Assisted Compliance Assurance Programme (ACAP)
GST ACAP is a compliance initiative for businesses that set up robust GST Control Framework as part of good corporate governance. Businesses may, on a voluntary basis, conduct a holistic risk-based review to endorse the effectiveness of their GST controls.In the long run, a structure and a visible function properly set up to evaluate the impact of GST on the business transactions ensures the completeness and accuracy of GST reporting. In turn, a reduced risk of non-compliance with GST law ("GST risks") ultimately allows businesses to reap productivity gains - savings in both time and money.
Businesses Suited for ACAP
This programme is suited for businesses that:- Have complex structures and business models;
- Engage in voluminous transactions;
- Place emphasis on tax risk management as part of their corporate governance; and
- Rely on extensive in-built controls in their systems and processes to generate timely and accurate data for financial and tax reporting.

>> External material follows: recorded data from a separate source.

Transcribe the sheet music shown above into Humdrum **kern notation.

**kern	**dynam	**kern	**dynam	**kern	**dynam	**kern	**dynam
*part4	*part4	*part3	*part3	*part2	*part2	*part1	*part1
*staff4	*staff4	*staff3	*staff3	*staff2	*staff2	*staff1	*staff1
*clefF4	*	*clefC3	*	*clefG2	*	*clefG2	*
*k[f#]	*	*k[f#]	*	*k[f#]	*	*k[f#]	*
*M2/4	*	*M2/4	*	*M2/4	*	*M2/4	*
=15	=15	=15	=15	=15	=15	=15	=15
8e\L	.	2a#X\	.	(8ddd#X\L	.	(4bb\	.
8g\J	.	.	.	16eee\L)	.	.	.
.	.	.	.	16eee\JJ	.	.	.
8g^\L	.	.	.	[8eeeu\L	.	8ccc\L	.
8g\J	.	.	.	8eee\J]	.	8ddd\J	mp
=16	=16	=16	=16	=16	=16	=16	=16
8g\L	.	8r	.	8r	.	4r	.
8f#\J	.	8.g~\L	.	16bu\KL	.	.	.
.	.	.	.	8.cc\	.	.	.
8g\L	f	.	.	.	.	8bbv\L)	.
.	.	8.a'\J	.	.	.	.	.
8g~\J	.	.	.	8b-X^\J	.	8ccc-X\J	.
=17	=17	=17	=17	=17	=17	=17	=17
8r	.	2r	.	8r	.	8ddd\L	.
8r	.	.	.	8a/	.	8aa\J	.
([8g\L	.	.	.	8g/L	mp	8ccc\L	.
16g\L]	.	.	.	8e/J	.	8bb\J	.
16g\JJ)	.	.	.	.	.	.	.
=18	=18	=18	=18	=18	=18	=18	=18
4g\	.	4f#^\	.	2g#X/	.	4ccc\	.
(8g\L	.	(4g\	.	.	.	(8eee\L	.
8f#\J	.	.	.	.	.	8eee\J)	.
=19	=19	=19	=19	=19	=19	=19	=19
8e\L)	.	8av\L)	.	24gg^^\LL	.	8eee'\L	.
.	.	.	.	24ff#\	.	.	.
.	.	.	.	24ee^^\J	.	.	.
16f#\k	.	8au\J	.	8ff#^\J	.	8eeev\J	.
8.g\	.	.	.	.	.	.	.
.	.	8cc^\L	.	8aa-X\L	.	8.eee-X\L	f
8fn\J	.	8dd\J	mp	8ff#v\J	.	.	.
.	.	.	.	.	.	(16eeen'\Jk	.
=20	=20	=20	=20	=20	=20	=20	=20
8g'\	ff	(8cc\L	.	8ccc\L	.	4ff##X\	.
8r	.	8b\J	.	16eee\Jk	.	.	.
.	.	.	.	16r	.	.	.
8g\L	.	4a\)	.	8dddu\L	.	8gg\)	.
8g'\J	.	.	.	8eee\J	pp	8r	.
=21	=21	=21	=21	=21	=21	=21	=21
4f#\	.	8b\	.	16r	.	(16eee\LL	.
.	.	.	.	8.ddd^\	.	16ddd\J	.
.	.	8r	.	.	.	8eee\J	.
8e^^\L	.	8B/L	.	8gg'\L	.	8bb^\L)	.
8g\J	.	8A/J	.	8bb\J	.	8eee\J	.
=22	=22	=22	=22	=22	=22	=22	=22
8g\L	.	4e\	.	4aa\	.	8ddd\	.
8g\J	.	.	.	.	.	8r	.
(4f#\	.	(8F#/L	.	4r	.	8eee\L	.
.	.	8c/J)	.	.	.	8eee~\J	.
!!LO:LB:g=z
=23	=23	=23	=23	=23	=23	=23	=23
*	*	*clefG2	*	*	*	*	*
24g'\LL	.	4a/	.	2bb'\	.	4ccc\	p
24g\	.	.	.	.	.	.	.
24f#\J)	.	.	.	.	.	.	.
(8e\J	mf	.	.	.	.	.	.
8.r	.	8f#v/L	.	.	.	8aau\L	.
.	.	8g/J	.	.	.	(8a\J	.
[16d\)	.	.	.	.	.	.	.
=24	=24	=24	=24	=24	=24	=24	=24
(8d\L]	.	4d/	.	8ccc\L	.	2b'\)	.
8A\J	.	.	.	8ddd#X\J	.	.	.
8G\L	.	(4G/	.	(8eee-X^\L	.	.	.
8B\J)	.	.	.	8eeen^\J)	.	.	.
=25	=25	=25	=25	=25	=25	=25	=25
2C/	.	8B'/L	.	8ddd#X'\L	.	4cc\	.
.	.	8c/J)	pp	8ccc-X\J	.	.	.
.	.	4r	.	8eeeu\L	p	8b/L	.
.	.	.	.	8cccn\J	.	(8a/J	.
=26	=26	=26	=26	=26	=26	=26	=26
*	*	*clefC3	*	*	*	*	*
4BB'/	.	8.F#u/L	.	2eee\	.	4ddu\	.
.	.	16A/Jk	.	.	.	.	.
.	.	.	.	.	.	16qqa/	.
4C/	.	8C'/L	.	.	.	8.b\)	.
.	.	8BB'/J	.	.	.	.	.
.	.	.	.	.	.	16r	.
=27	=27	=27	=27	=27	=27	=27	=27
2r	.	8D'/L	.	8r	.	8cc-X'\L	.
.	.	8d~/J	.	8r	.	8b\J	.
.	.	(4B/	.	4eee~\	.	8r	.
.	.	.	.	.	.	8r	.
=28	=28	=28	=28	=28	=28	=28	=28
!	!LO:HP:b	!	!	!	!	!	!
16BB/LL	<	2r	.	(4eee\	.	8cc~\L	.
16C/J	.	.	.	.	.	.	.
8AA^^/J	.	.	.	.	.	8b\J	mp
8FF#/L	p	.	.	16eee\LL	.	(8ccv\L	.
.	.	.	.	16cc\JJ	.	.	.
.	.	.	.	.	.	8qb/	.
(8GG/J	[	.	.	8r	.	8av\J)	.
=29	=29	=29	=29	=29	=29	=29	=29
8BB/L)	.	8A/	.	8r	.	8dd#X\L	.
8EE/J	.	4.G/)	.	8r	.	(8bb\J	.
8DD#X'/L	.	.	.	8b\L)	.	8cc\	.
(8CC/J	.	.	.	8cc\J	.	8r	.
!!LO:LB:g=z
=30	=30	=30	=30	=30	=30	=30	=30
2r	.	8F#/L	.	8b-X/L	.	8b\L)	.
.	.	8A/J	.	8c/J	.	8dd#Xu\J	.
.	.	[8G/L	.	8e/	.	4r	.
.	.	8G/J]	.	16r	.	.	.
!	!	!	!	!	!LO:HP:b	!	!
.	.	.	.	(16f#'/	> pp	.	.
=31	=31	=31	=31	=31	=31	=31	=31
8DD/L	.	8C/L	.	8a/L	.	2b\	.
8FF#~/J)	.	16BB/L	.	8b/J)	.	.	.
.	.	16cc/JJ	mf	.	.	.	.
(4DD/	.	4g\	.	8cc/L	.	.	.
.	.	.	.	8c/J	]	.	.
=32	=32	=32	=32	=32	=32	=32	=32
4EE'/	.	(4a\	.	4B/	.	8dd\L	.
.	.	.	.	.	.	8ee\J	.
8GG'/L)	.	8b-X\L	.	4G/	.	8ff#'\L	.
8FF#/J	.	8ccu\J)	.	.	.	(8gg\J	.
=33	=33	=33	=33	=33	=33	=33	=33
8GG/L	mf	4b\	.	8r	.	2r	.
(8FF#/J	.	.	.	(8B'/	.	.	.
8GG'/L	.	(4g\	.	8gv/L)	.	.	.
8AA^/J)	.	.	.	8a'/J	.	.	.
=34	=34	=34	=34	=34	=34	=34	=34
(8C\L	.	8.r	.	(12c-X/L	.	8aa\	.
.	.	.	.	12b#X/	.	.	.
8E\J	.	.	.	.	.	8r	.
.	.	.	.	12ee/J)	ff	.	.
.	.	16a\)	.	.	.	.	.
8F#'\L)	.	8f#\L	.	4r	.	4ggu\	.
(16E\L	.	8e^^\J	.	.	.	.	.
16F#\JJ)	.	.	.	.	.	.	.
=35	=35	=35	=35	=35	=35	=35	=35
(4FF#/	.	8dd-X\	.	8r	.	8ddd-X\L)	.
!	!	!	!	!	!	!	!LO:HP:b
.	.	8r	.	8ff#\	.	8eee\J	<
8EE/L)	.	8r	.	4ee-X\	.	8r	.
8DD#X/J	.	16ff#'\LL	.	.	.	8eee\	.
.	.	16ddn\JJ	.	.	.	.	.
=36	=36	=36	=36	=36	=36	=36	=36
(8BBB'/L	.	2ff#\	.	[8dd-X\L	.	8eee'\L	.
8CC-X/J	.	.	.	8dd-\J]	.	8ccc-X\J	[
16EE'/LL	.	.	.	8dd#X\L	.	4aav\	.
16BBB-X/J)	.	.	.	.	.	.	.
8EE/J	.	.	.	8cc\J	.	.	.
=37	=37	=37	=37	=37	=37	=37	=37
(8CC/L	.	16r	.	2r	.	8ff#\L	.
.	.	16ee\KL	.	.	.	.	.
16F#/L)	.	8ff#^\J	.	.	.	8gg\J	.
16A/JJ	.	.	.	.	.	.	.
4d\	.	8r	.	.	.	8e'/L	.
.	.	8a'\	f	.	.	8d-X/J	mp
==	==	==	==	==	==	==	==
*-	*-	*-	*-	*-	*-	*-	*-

Elements of GST Control Framework
Entity level
Senior Management - Incorporates GST risk management approach as part of the corporate governance. Senior Management and/or Boards of Directors- Maintains oversight of important GST matters. Control features pertaining to GST are established in:- Control Environment
- Control Activities
- System Controls
- Change Management
- Information and Communication
- Monitoring and Review
Transactional level
Ensure the transactions are:- properly tax classified
- accurately captured
Two main GST risks are:
- Compliance risk: risk that a transaction may not be correctly tax classified or comply with requirements under the GST law.
- Processing risk: risk that the processes in capturing the transaction may not be effective in generating accurate data
GST Reporting level
Ensure data extracted and compiled for reporting in GST returns are accurate and complete. Control features are established at:- extraction of data
- compilation of data (including making adjustments to comply with GST reporting rules)
- filing of GST returns
Qualifying for ACAP
You are eligible for ACAP if you meet the following conditions:- You have established acceptable GST Control Framework with key controls (listed in the 'Self-Review of GST Controls below') established at Entity, Transaction and GST Reporting levels.
- The auditor's opinion on your latest financial statements is unqualified.
- You are registered for GST for at least three years.
- You are currently not under any GST audit conducted by IRAS.
- You have good compliance records (including no tax outstanding with IRAS) for GST, Income Tax, Property Tax and with the Singapore Customs.
- You commit to engage a qualified ACAP Reviewer to conduct ACAP Review.